- Born: 1961 Rio de Janeiro, Rio de Janeiro, Brazil
- Died: 18 January 2015 (aged 53) Nusa Kambangan, Central Java, Indonesia
- Cause of death: Execution by firing squad
- Known for: Drug trafficking
- Conviction: Drug trafficking (2004)
- Criminal penalty: Death penalty
- Imprisoned at: 2003

= Marco Archer Moreira =

Brazilian drug trafficker

Marco Archer Cardoso Moreira (Manaus, Brazil, 1961 - Nusa Kambangan, Indonesia, 18 January 2015) was a Brazilian citizen sentenced to death for drug trafficking in Indonesia in 2004 after being arrested while trying to enter the country with 13.4 kg of cocaine inside the tube of a hang glider. Archer was the first Brazilian citizen to be executed abroad.

==Early life==

Marco was born in a wealthy family in Manaus, northwestern Brazil, and his mother, Carolina, was a state civil servant in Rio de Janeiro, after the family moved to that city. He began drug trafficking as a teenager, directly with Colombian cartels, transporting cocaine from Medellin to Rio de Janeiro and to the United States. As an adult, he became a paraglider and frequently travelled to Southeastern Asia to engage in the sport. In 1997, he suffered an accident in Bali that almost cost him his life.

Archer was described financing a lavish lifestyle with the proceeds of his drug trafficking. He has been reported to have been non-violent.

==Arrest==

Marco Archer was arrested at Soekarno–Hatta International Airport, Jakarta, in 2003, with 13.4 kilos of cocaine hidden inside hang-gliding tubes. He lived on the Indonesian island of Bali for 15 years and spoke Indonesian fluently.

He fled, but was eventually captured 15 days later, while trying to escape to East Timor. He was prosecuted, convicted for drug trafficking and sentenced to death.

During his early days in prison, Archer shared a cell with fellow Brazilian convicted Rodrigo Gularte.

==Execution==

Marco Archer was shot in the early hours of January 18, 2015, after eleven years on Indonesian death row and several delays of his execution, at Cilacap Prison, on Java Island, 400 kilometres from Jakarta, the country's capital.

Marco Archer had his last Roman Catholic rites denied, according to Roman Catholic Priest Charles Burrows who was responsible to comfort him in the last moments before his death. Archer was dragged from his cell, as he cried and said "help me."

Archer chose to be executed on foot and blindfolded, according to the Brazilian newspaper "Folha de S. Paulo". He died with a single shot fired into his chest.

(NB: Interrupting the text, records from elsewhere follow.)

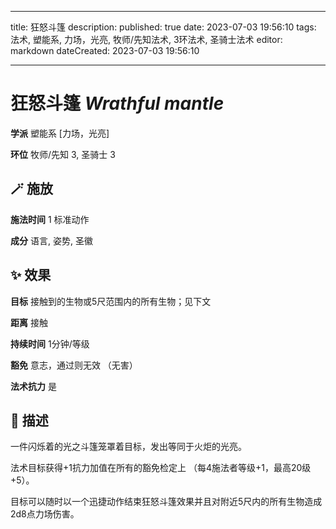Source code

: 
---
title: 狂怒斗篷
description: 
published: true
date: 2023-07-03 19:56:10
tags: 法术, 塑能系, 力场，光亮, 牧师/先知法术, 3环法术, 圣骑士法术
editor: markdown
dateCreated: 2023-07-03 19:56:10

---

# **狂怒斗篷** *Wrathful mantle*

**学派** 塑能系 \[力场，光亮\] 

**环位** 牧师/先知 3, 圣骑士 3

## 🪄 施放

**施法时间** 1 标准动作

**成分** 语言, 姿势, 圣徽

## ✨ 效果 

**目标** 接触到的生物或5尺范围内的所有生物；见下文 

**距离** 接触  

**持续时间** 1分钟/等级 

**豁免** 意志，通过则无效 （无害）

**法术抗力** 是

## 📖 描述

一件闪烁着的光之斗篷笼罩着目标，发出等同于火炬的光亮。

法术目标获得+1抗力加值在所有的豁免检定上 （每4施法者等级+1，最高20级+5）。

目标可以随时以一个迅捷动作结束狂怒斗篷效果并且对附近5尺内的所有生物造成2d8点力场伤害。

Moreira was Roman Catholic, and the Brazilian embassy had hoped that at least spiritual solace would be offered to him before his death.

However, Indonesian authorities refused the presence of a priest, because there was no letter from Marco's attorney allowing spiritual presence.

After the execution of Marco Archer, his body was cremated and his ashes were transported back to Brazil.

In Rio de Janeiro, a Catholic Mass was held in honour of him.

==Reactions==
His execution, after being denied all requests for clemency made by the Brazilian government, sparked a diplomatic rift between Brazil and Indonesia, resulting in the recall of the Brazilian ambassador in Jakarta to return to Brazil under the instructions of the government of President Dilma Rousseff.

After Archer's death, the president of Brazil, Dilma Rousseff, issued a statement saying she was outraged and the execution seriously affected the relationships between the two countries. She called the Brazilian ambassador for consultations.